We got a little older, I am in my teens now and Dad is Sooo uncool, and dare I say embarrassing. So our distance grew wider, in retrospect I realize he was trying very hard. He offered all kinds of things including an outing to see Haleys Comet. "Once every 86 years, this is your only shot." No thank you thought, I'm sure I had some extremely important teenagery things to do.
I wish I had gone, I wish I had done a lot of things.
One of the things my Dad has done for as long as I can remember is he will set up all of his music gear the night before my birthday and call and sing "You says it's your birthday!" I can't remember when it started but I remember being turned off by it when I was a teenager. I think as a teenager your turned off by everything. When I moved to New York I moved all over the place and he was always able to keep track of me, for my birthday call. I was only 22 and my teenager still hadn't completely warn off by then. Then one year I remembered the day before it was coming and wondered, "would he call?" Why, yes is the answer, on my cell VM, my work VM and over my home answering machine. After that I made sure to have the phone near by when I went to sleep, is he was going to drag out of bed at 6am to give me my birthday song, then I was going to wake up for it.
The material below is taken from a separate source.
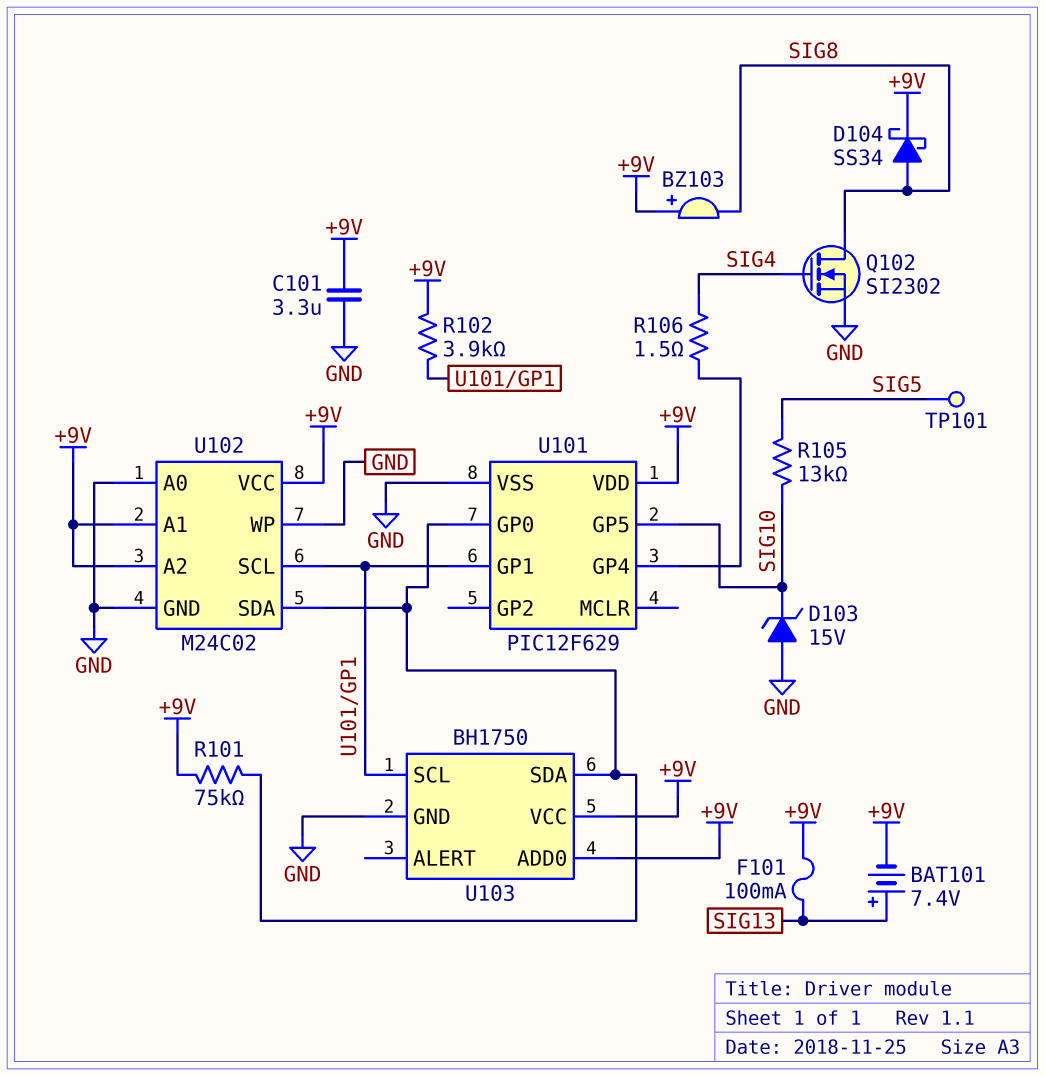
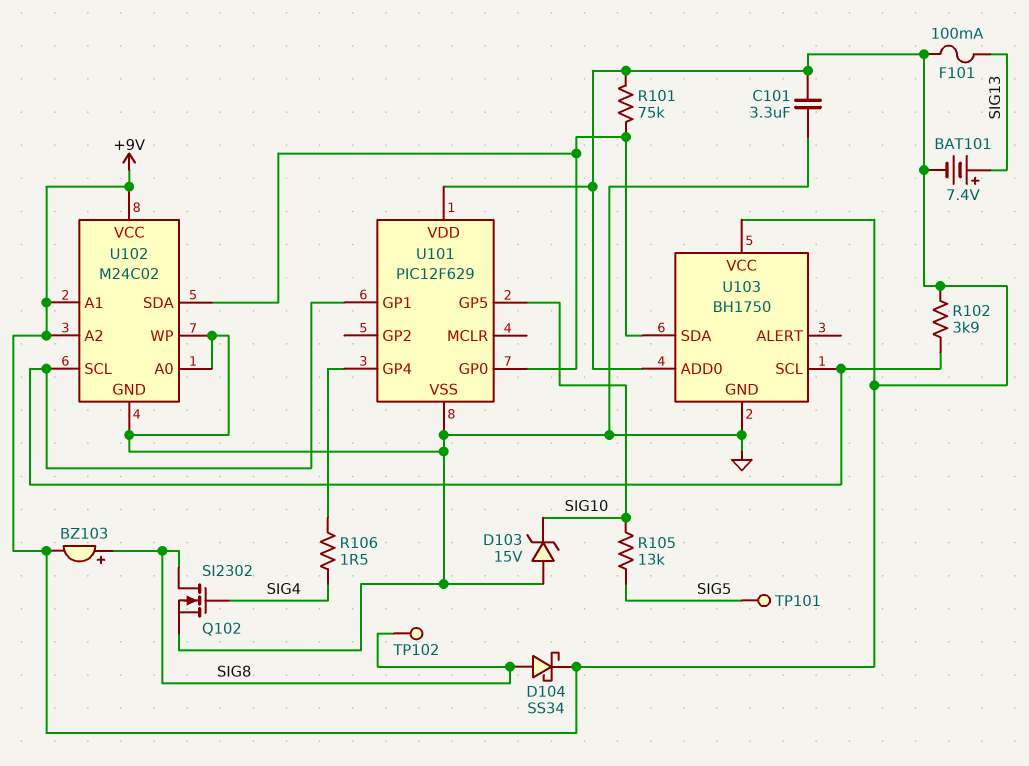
BZ103: buzzer (plus +9V, minus SIG8) -> buzzer (plus SIG8, minus +9V)
TP102: none -> test point (SIG8)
I still sleep with the phone near by the day before my birthday.
This year marked our second annual Grizzel, Howard, Parks, Howe weekend in Tin Top, where all of these shots were taken. Even as late as last year I was still in my "Dad's a dork phase." This year I suggested a game of badminton and while we were playing, I found myself grooving to a non-existent song. Then I looked across the net to find my Dad dancing to the same song. It was in that moment I realized just how much we're alike. Later that day my sister's family, the Parks were close enough to meet them up the road and we went for a walk up the country road to meet them and it was one of our favorite parts of the whole trip. The Howes and my Dad walking and pulling B in the wagon, we had a great chat and fun horse petting adventures. It was simple, and so memorable.
He's found his gentle nurturing side, he never got it much at home as a kid, so it took him some time to develop that skill. He's got it now, and in full force. He's a great father and grand-father, or Papi as he likes to be called. I thank Martha and Dad for this short trip in the summer , a chance for all of us to get to know each other without the burdens of computers and cell phones. I got my Dad back.